In such situations, Pensa stresses the importance of keeping an open mind and the ability to outside the box. “I find that when you come across a roadblock, it’s helpful to take a step back and see how to approach differently. The postdoctoral fellows are great resources because they’ve often encountered similar problems and can offer a different perspective. I also try to read as much literature as possible to think of a different approach.”
The learning curve is another challenge, according to Pensa. “When I first started at the lab, it was difficult because I’d never done research before,” he said. “I had classroom knowledge, but to take what you learn from the classroom and take it to the next level is hard transition. At first I relied heavily on postdoctoral fellows to get acclimated to performing experiments and learn how to apply the scientific method in this particular scientific setting.”
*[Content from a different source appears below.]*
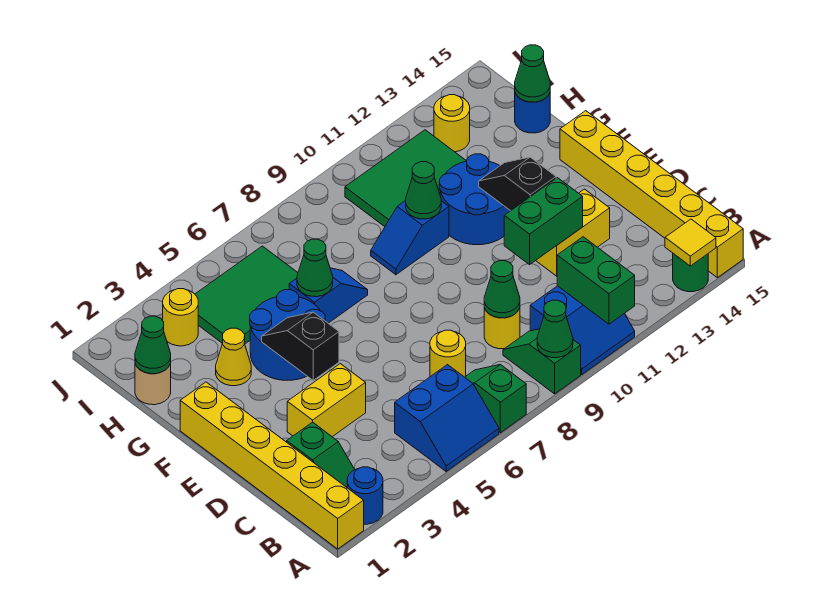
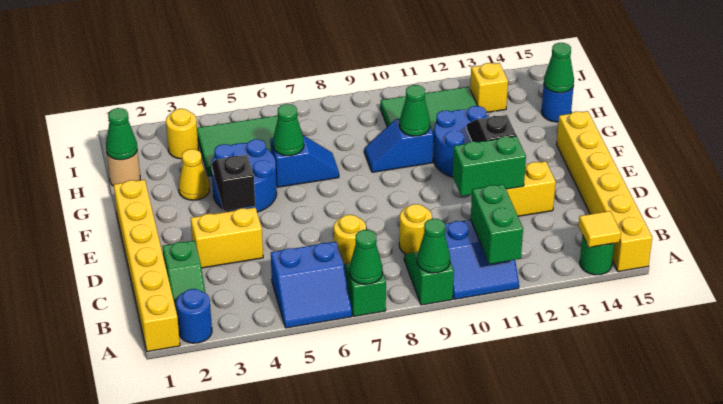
green 1x1 cone [484,261,520,318] -> green 1x1 cone moved to [349,230,383,284]
yellow 1x1 round brick [434,95,470,152] -> yellow 1x1 brick [470,63,508,113]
Pensa is currently writing an honors thesis for ISP and will begin his first year at the Feinberg School of Medicine this fall of 2015. “Research will continue be a part of what I want to do in whatever field I end up in,” he said. “It challenges you to think critically and do your own outside exploration. It’s the opportunity to take the information you learn in a classroom and see how it applies to real life problems. It allows you to pursue what you’re interested in—to take an idea and make it into a reality.”